Saved data entries:
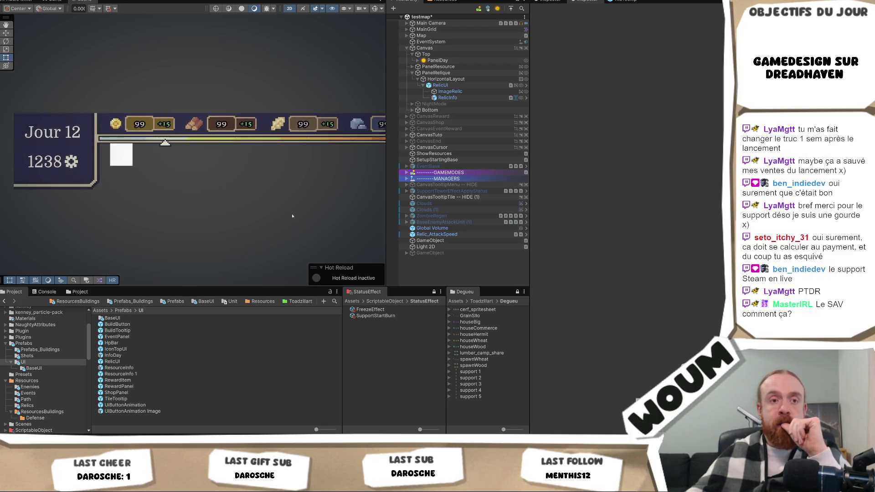
mouse_move(292, 216)
mouse_down()
mouse_move(276, 107)
mouse_move(274, 118)
mouse_up()
drag(191, 165, 203, 274)
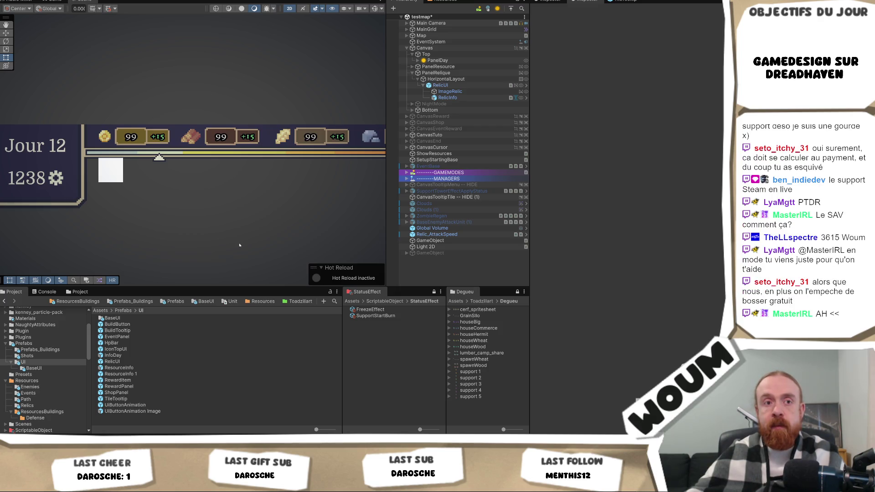
mouse_move(217, 204)
mouse_down()
mouse_move(212, 216)
mouse_move(215, 92)
mouse_move(205, 201)
mouse_up()
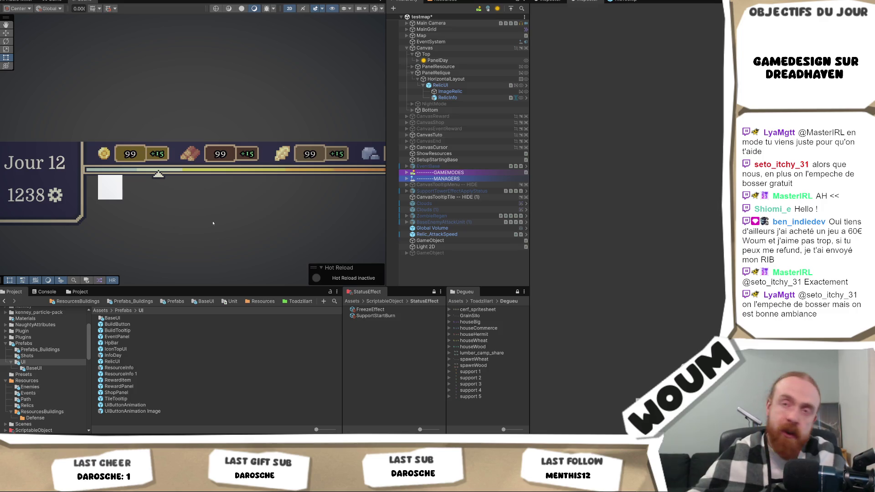
mouse_move(214, 221)
mouse_down()
mouse_move(208, 193)
mouse_move(207, 225)
mouse_up()
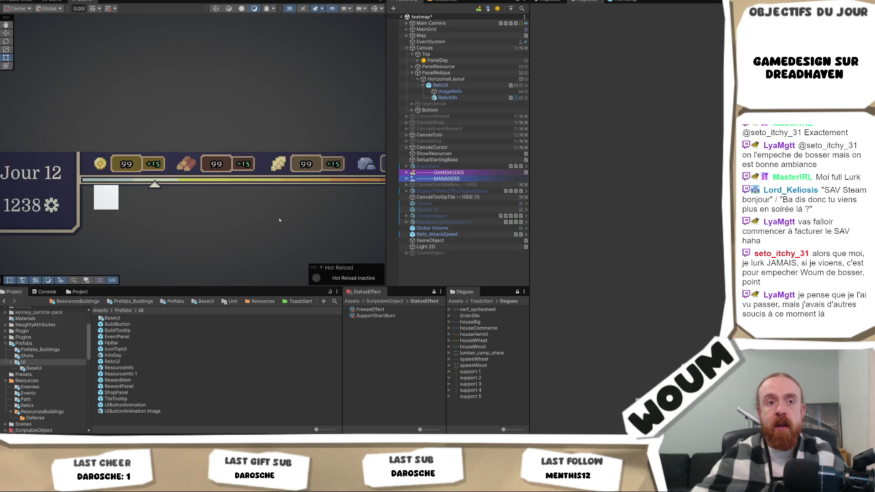
mouse_move(190, 223)
mouse_down()
mouse_move(206, 112)
mouse_move(189, 69)
mouse_move(186, 135)
mouse_up()
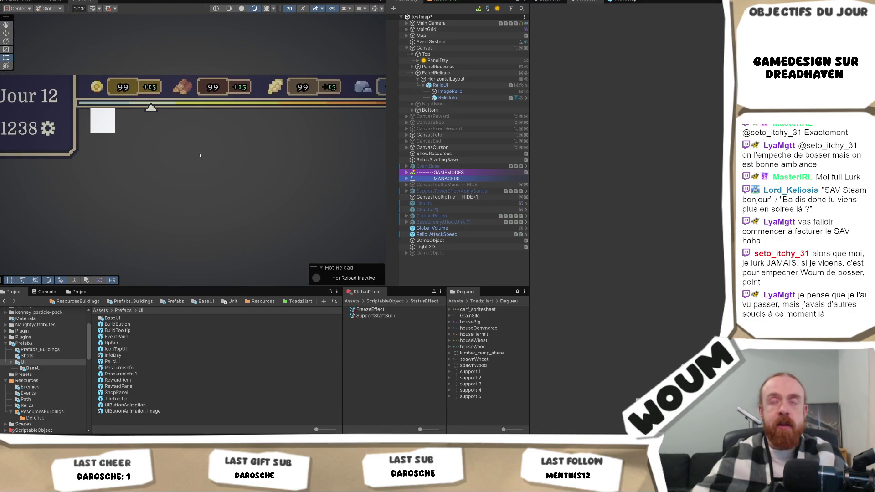
drag(143, 139, 147, 144)
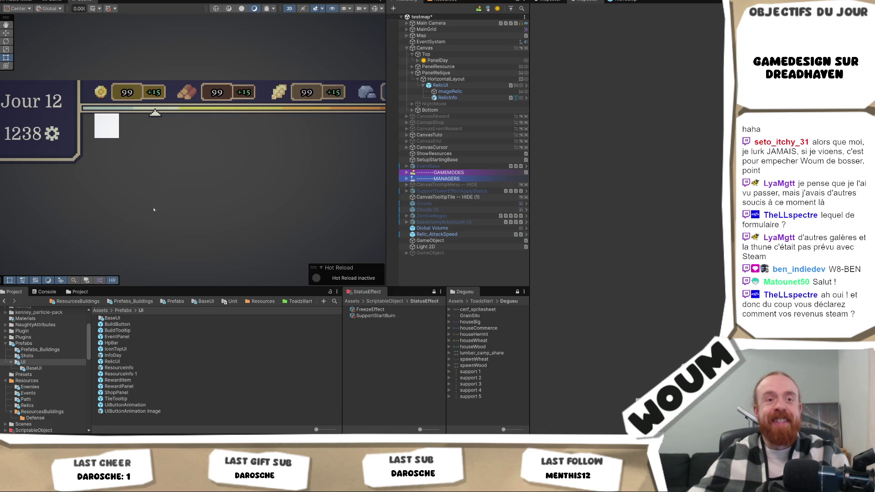
drag(207, 187, 208, 115)
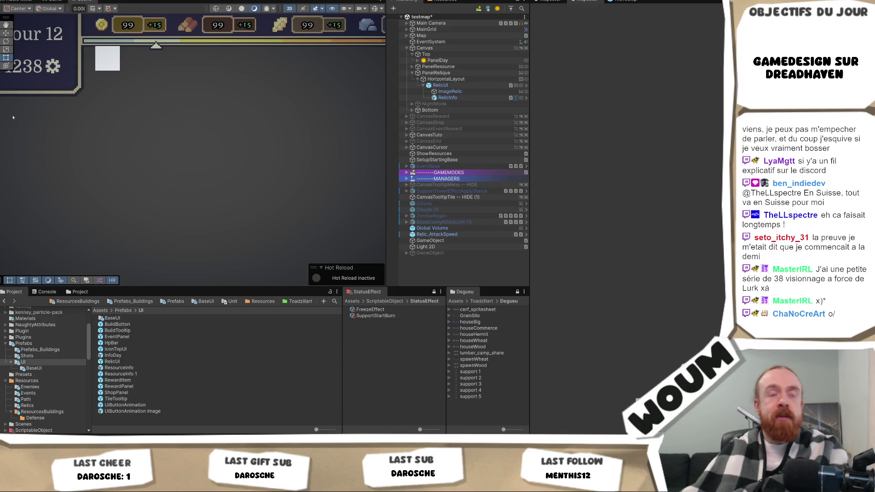
mouse_move(112, 92)
mouse_down()
mouse_move(104, 183)
mouse_move(111, 149)
mouse_up()
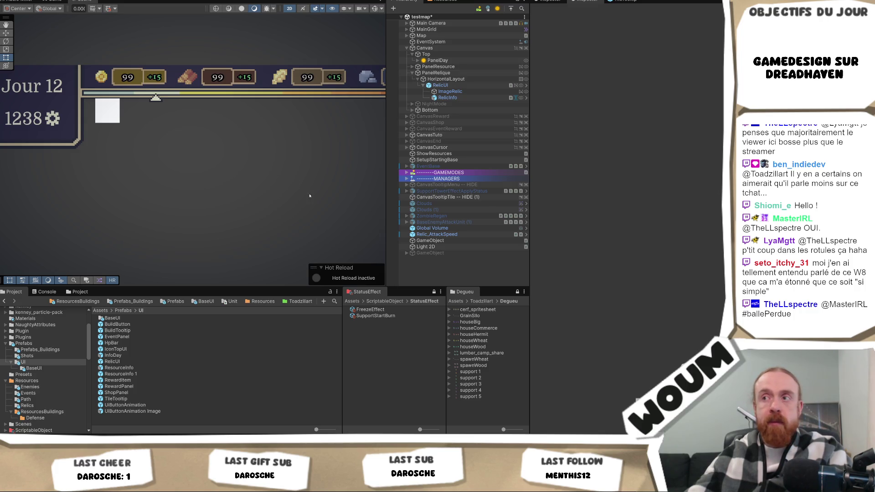
mouse_move(276, 179)
mouse_down()
mouse_move(251, 207)
mouse_move(278, 219)
mouse_move(251, 205)
mouse_move(283, 118)
mouse_move(270, 153)
mouse_up()
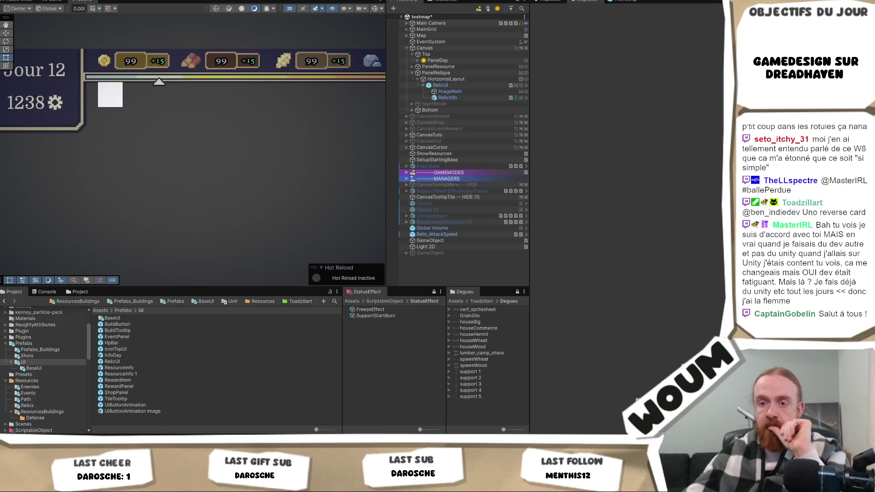
Step: In Visual Studio, close Relic ResourcePerDay.cs, review RelicManager.cs, then return to Unity
mouse_move(129, 442)
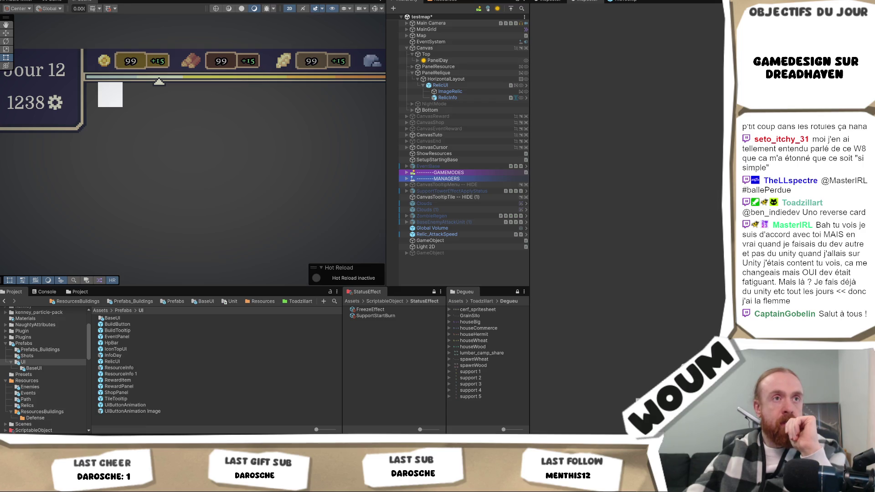
key(alt+Tab)
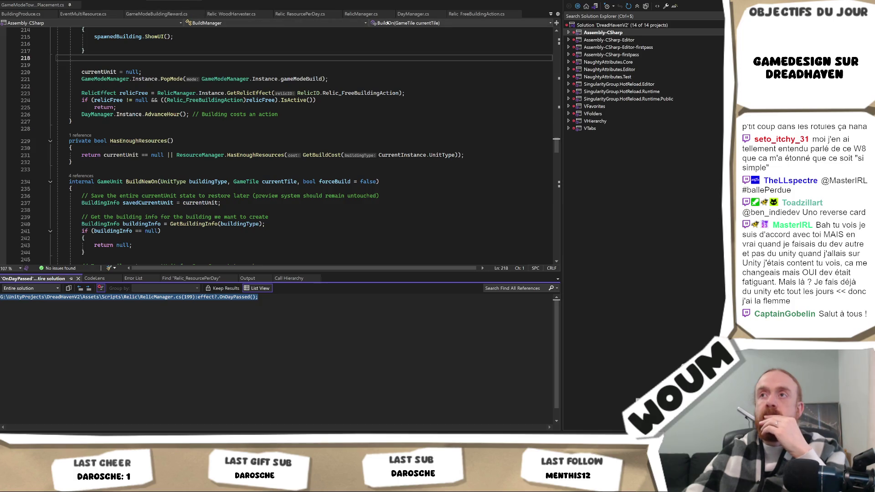
click(331, 14)
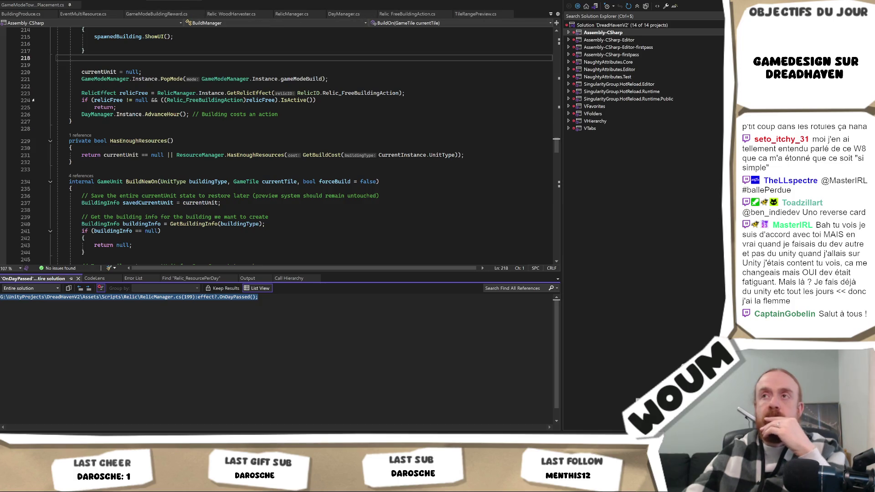
click(290, 13)
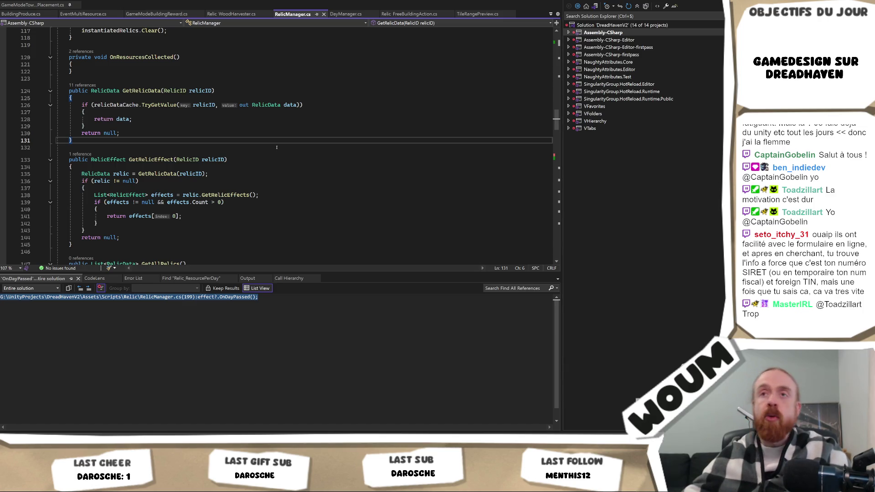
scroll(277, 147, up, 1)
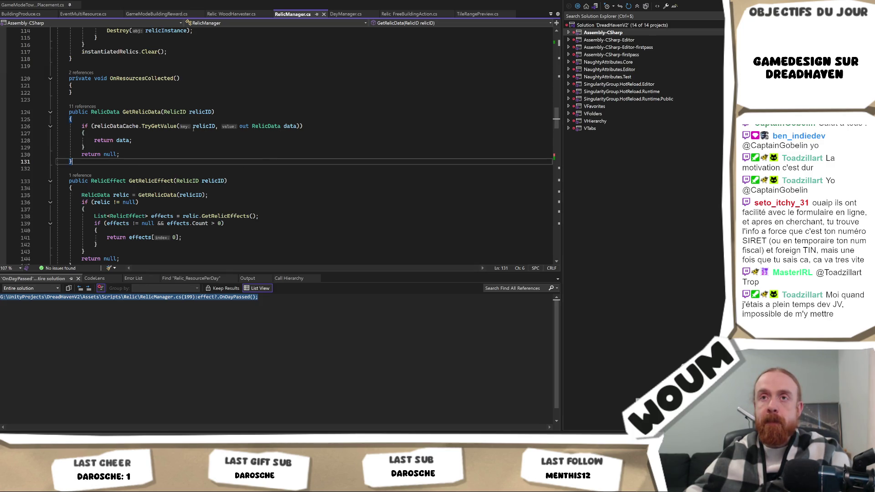
scroll(285, 158, up, 5)
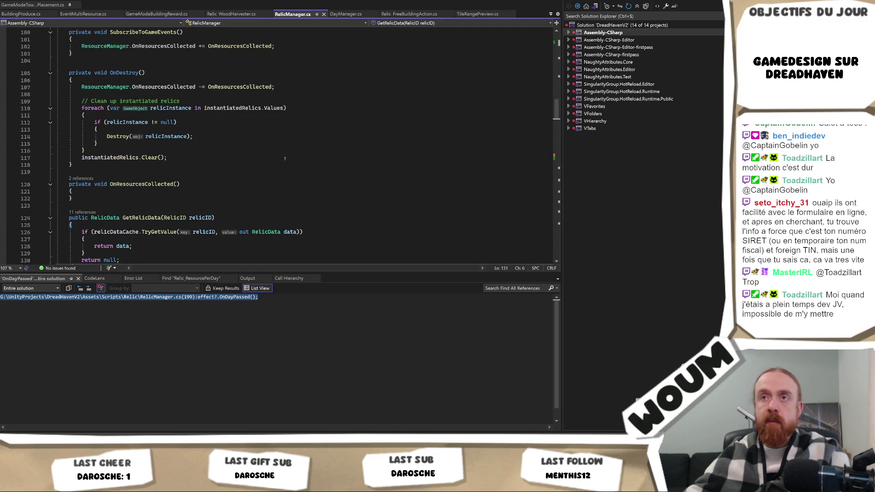
key(alt+Tab)
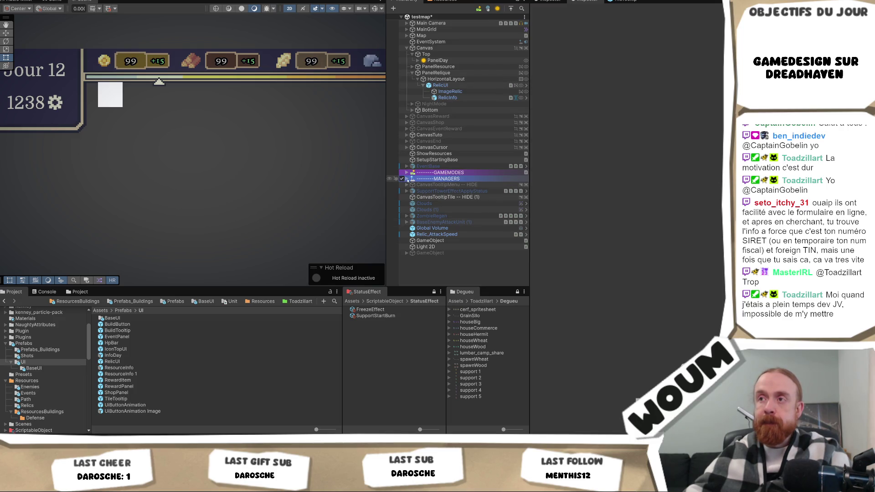
Step: Expand MANAGERS and move RelicManager just above ResourceManager
click(406, 179)
scroll(442, 220, down, 3)
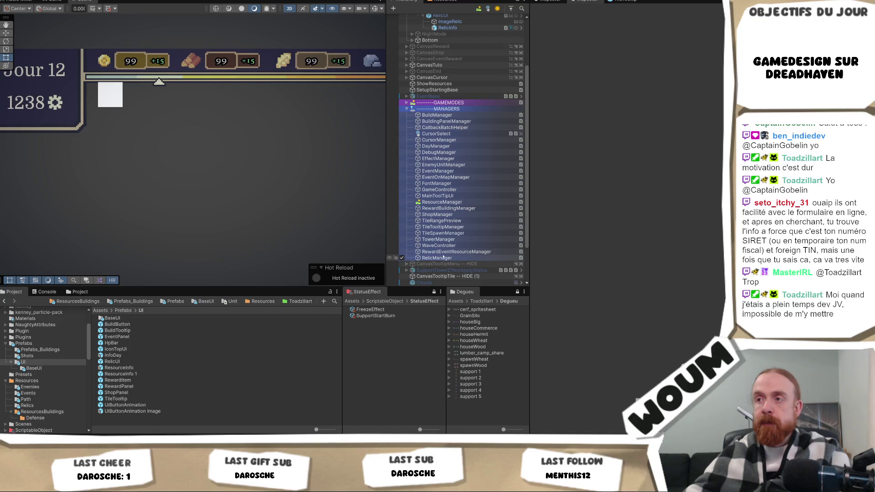
click(441, 259)
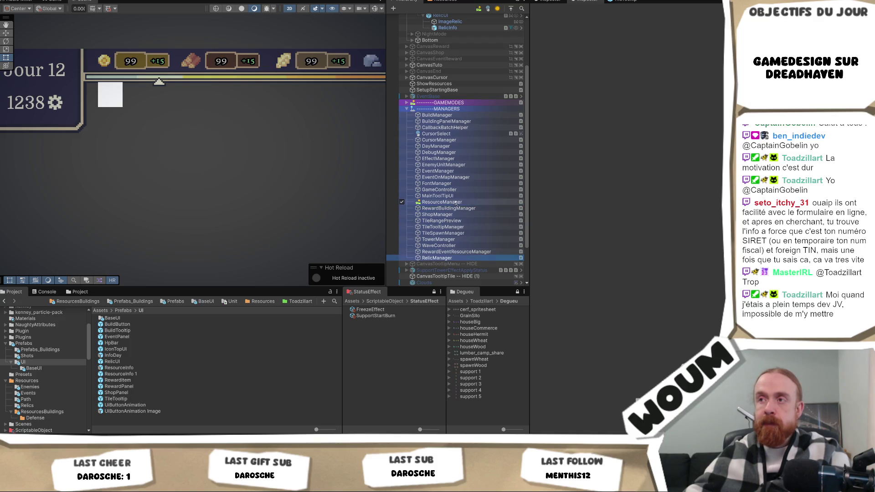
drag(454, 203, 454, 202)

EXERCISE: Counting only lines that contain the word "RelicManager", state how many appear in the entries, and add nothing.

THE COMPLETED TASK: 2